Rappelons que l'orientation sexuelle est l'un des 18 critères de discrimination punis par la loi (article 225-1 du Code pénal). Début 2010, par exemple, dans le nord de la France, un employeur a été condamné à verser 14.400 euros d'indemnités à un salarié victime de harcèlement moral puis licencié parce qu'il était homosexuel.

Le sondage a été réalisé par téléphone les 24 et 25 novembre et les 1er et 2 décembre 2010 auprès d'un échantillon de 1.080 personnes comprenant un échantillon national représentatif de 578 salariés du privé et un échantillon national représentatif de 502 agents de la fonction publique, tous deux constitués selon la méthode des quotas.

jeudi 2 décembre 2010

Mariage gay: et si les Sages disaient oui...


Coup de tonnerre dans le monde politique français. Le Conseil constitutionnel a jeté un pavé dans la mare en censurant les articles 75 et 144 du code civil, les seuls à évoquer les époux comme "mari et femme" ou "homme et femme". En décidant de les supprimer purement et simplement car ils les jugent discriminatoires, les Sages rendent du même coup légaux les mariages entre personnes de meme sexe. Les homosexuels se ruent dans les mairies, Christine Boutin s'étrangle...

Il ne s'agit encore que de fiction. Le Conseil, saisi le 16 novembre dernier par la Cour de cassation, a trois mois pour se prononcer. Il doit examiner la demande de Corinne et Sophie, qui contestaient le 24 août 2010 devant le tribunal de grande instance de Reims la constitutionnalité des articles 75 et 144 du Code civil "en ce qu’ils limitent la liberté individuelle d’un citoyen français de contracter mariage avec une personne du même sexe". "Les questions posées font aujourd’hui l’objet d’un large débat dans la société, en raison, notamment, de l’évolution des moeurs et de la reconnaissance du mariage entre personnes de même sexe dans les législations de plusieurs pays étrangers", a estimé la Cour de cassation pour justifier sa décision de saisir le Conseil constitutionnel.

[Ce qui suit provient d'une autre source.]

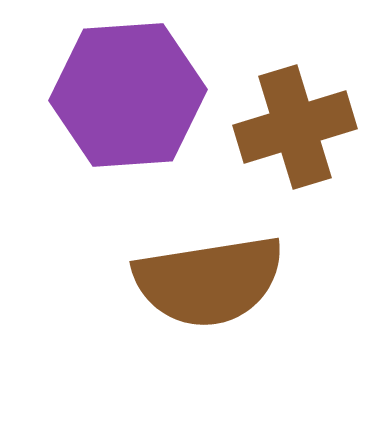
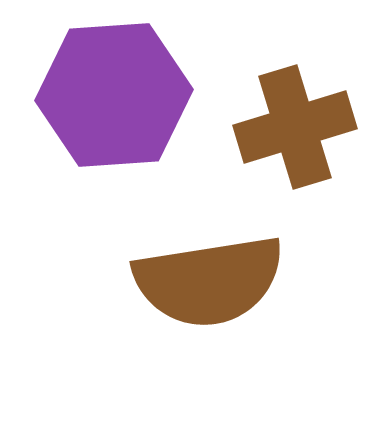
purple hexagon: moved 14 px left
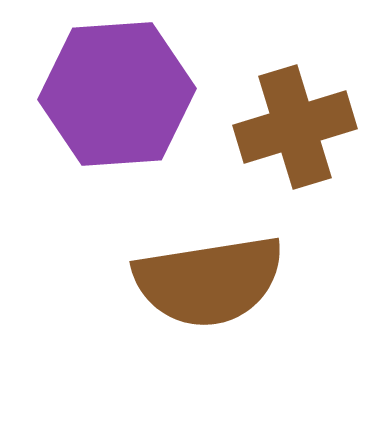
purple hexagon: moved 3 px right, 1 px up
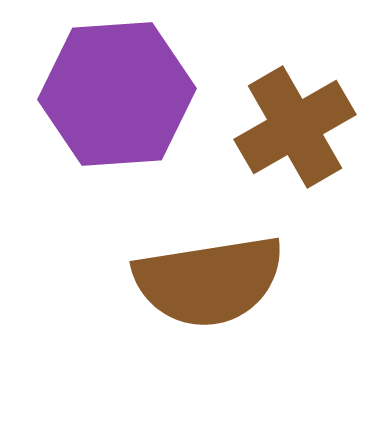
brown cross: rotated 13 degrees counterclockwise
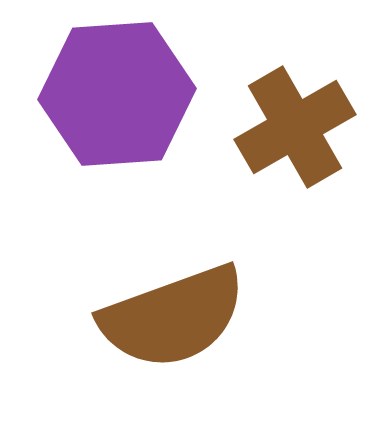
brown semicircle: moved 36 px left, 36 px down; rotated 11 degrees counterclockwise
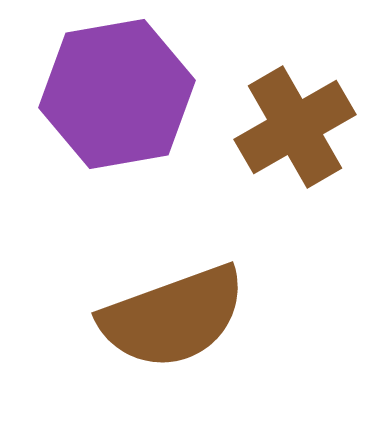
purple hexagon: rotated 6 degrees counterclockwise
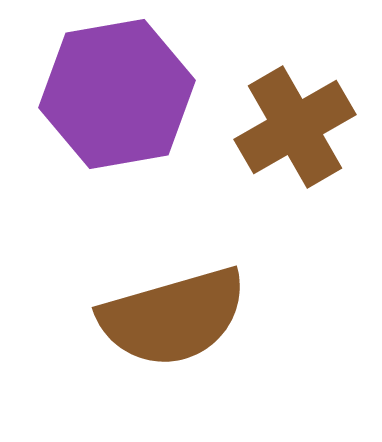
brown semicircle: rotated 4 degrees clockwise
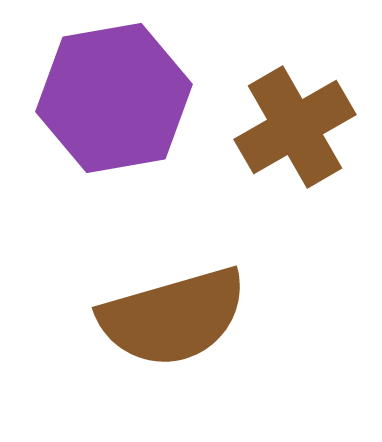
purple hexagon: moved 3 px left, 4 px down
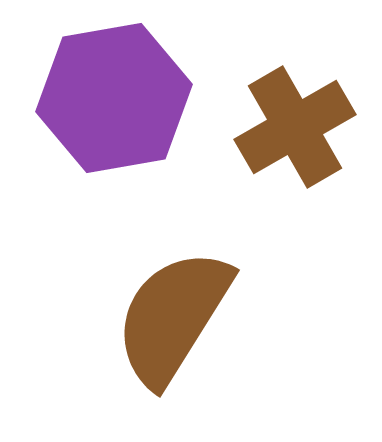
brown semicircle: rotated 138 degrees clockwise
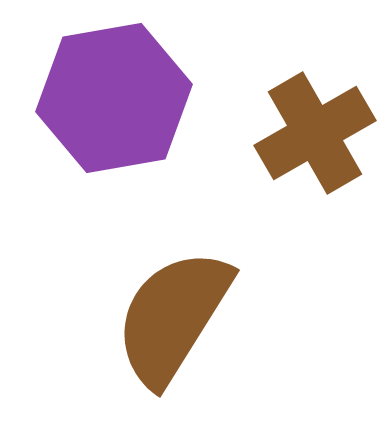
brown cross: moved 20 px right, 6 px down
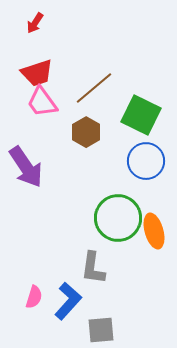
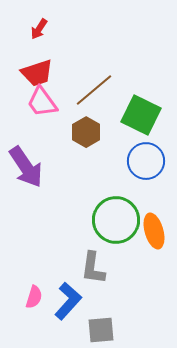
red arrow: moved 4 px right, 6 px down
brown line: moved 2 px down
green circle: moved 2 px left, 2 px down
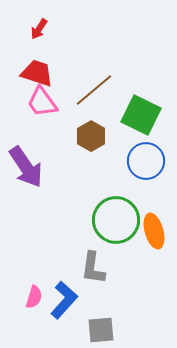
red trapezoid: rotated 144 degrees counterclockwise
brown hexagon: moved 5 px right, 4 px down
blue L-shape: moved 4 px left, 1 px up
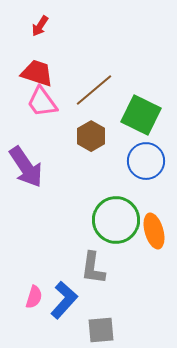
red arrow: moved 1 px right, 3 px up
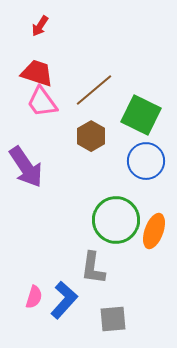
orange ellipse: rotated 36 degrees clockwise
gray square: moved 12 px right, 11 px up
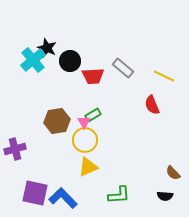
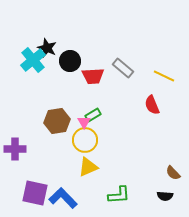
purple cross: rotated 15 degrees clockwise
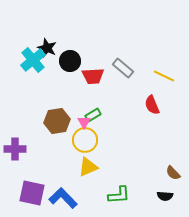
purple square: moved 3 px left
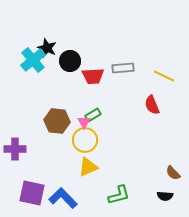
gray rectangle: rotated 45 degrees counterclockwise
brown hexagon: rotated 15 degrees clockwise
green L-shape: rotated 10 degrees counterclockwise
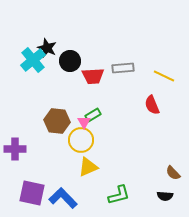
yellow circle: moved 4 px left
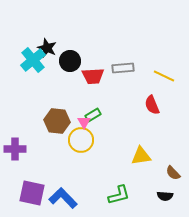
yellow triangle: moved 53 px right, 11 px up; rotated 15 degrees clockwise
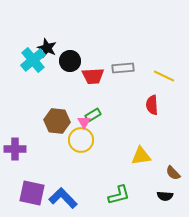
red semicircle: rotated 18 degrees clockwise
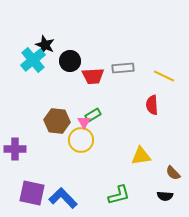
black star: moved 2 px left, 3 px up
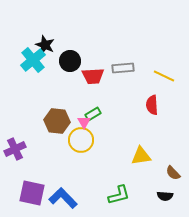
green rectangle: moved 1 px up
purple cross: rotated 25 degrees counterclockwise
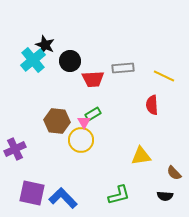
red trapezoid: moved 3 px down
brown semicircle: moved 1 px right
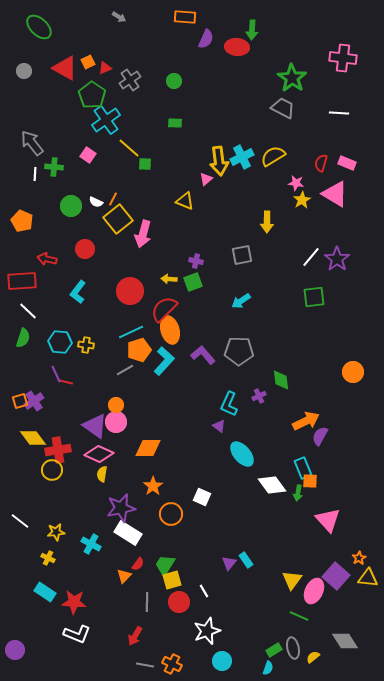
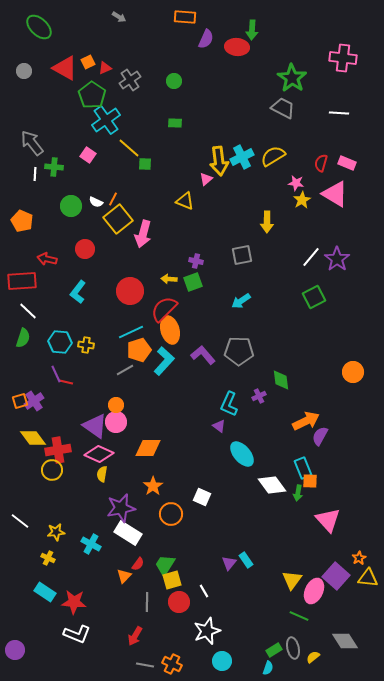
green square at (314, 297): rotated 20 degrees counterclockwise
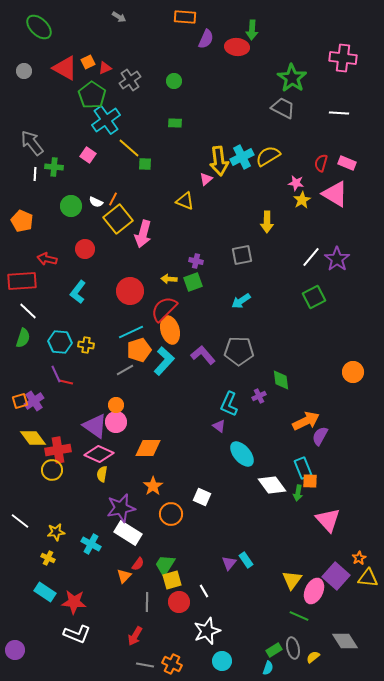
yellow semicircle at (273, 156): moved 5 px left
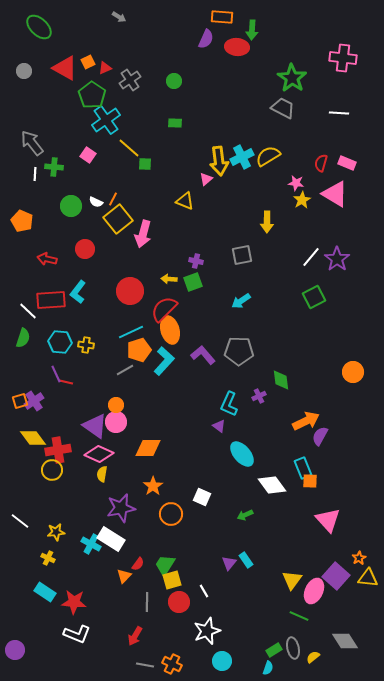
orange rectangle at (185, 17): moved 37 px right
red rectangle at (22, 281): moved 29 px right, 19 px down
green arrow at (298, 493): moved 53 px left, 22 px down; rotated 56 degrees clockwise
white rectangle at (128, 533): moved 17 px left, 6 px down
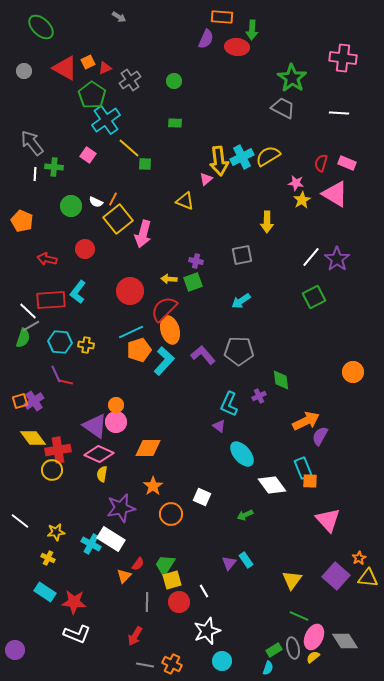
green ellipse at (39, 27): moved 2 px right
gray line at (125, 370): moved 94 px left, 44 px up
pink ellipse at (314, 591): moved 46 px down
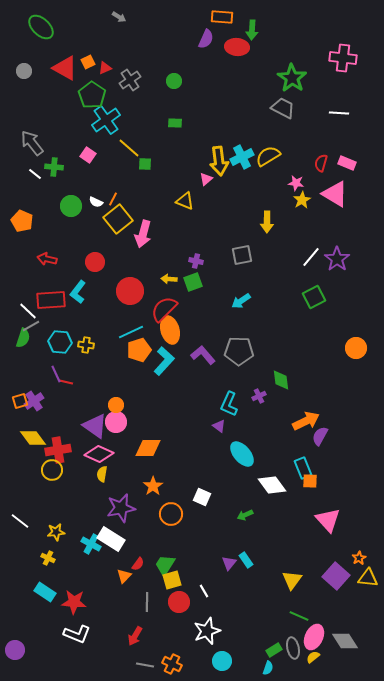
white line at (35, 174): rotated 56 degrees counterclockwise
red circle at (85, 249): moved 10 px right, 13 px down
orange circle at (353, 372): moved 3 px right, 24 px up
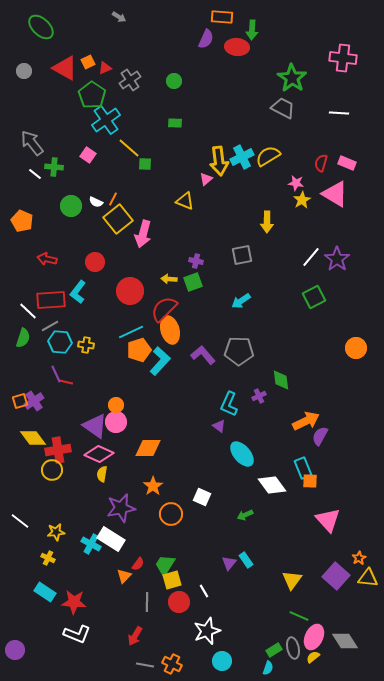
gray line at (31, 326): moved 19 px right
cyan L-shape at (164, 361): moved 4 px left
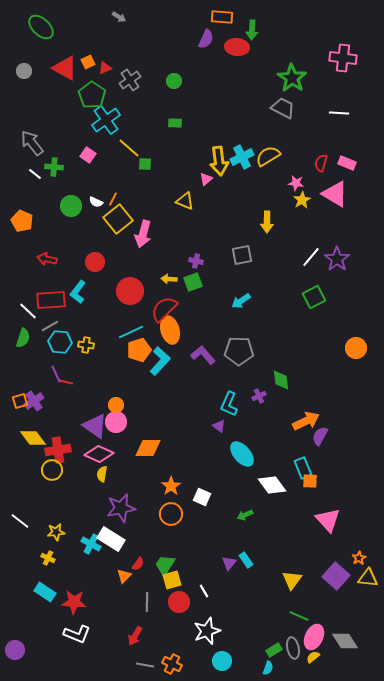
orange star at (153, 486): moved 18 px right
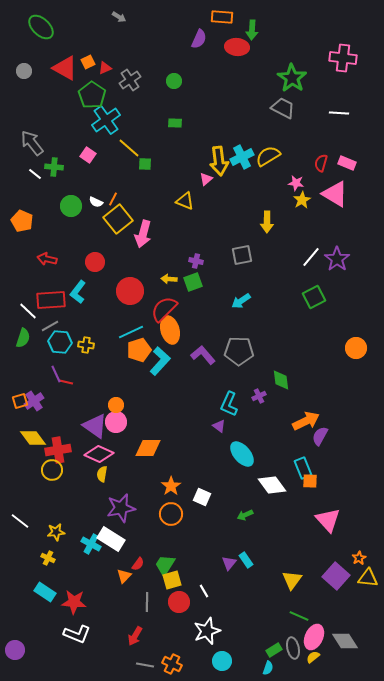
purple semicircle at (206, 39): moved 7 px left
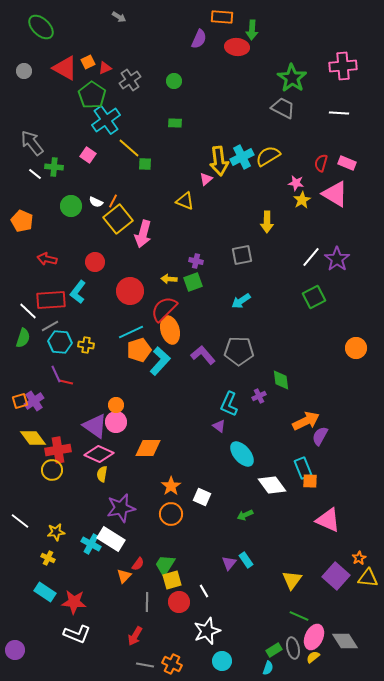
pink cross at (343, 58): moved 8 px down; rotated 12 degrees counterclockwise
orange line at (113, 199): moved 2 px down
pink triangle at (328, 520): rotated 24 degrees counterclockwise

Il est peu probable, toutefois, que les Sages légalisent le mariage homo. Lors d'une précédente décision, le 6 octobre 2010, portant sur l'adoption de l’enfant du partenaire, ils s'étaient contentés de botter en touche, renvoyant le problème au législateur. On voit mal pourquoi ils agiraient différemment sur ce cas. Mais au moins, pour la deuxième fois en quelques mois, le débat est ouvert. "Les lignes bougent, les mentalités changent", s'est réjouie la maire (PS) de Montpellier Hélène Mandroux, qui milite pour la légalisation du mariage gay.

De plus, soulignait l'avocate Caroline Mécary dans un communiqué, la Cour de cassation semble avoir évolué, puisque sa décision "rompt avec l’arrêt qu'elle avait rendu le 13 mars 2007 dans l’affaire Chapin & Charpentier", les mariés de Bègles. Elle avait alors refusé de reconnaître la validité de leur mariage, célébré par le député Vert Noël Mamère. Dans cette affaire, la Cour européenne des droits de l’Homme, qui a été saisie en septembre 2007, doit fixer prochainement une date d’audience.

Le mariage est déjà ouvert aux couples de personnes de même sexe dans huit pays européens: Pays-Bas, Belgique, Espagne, Norvège, Suède, Portugal, Islande, Royaume-Uni. A quand la France?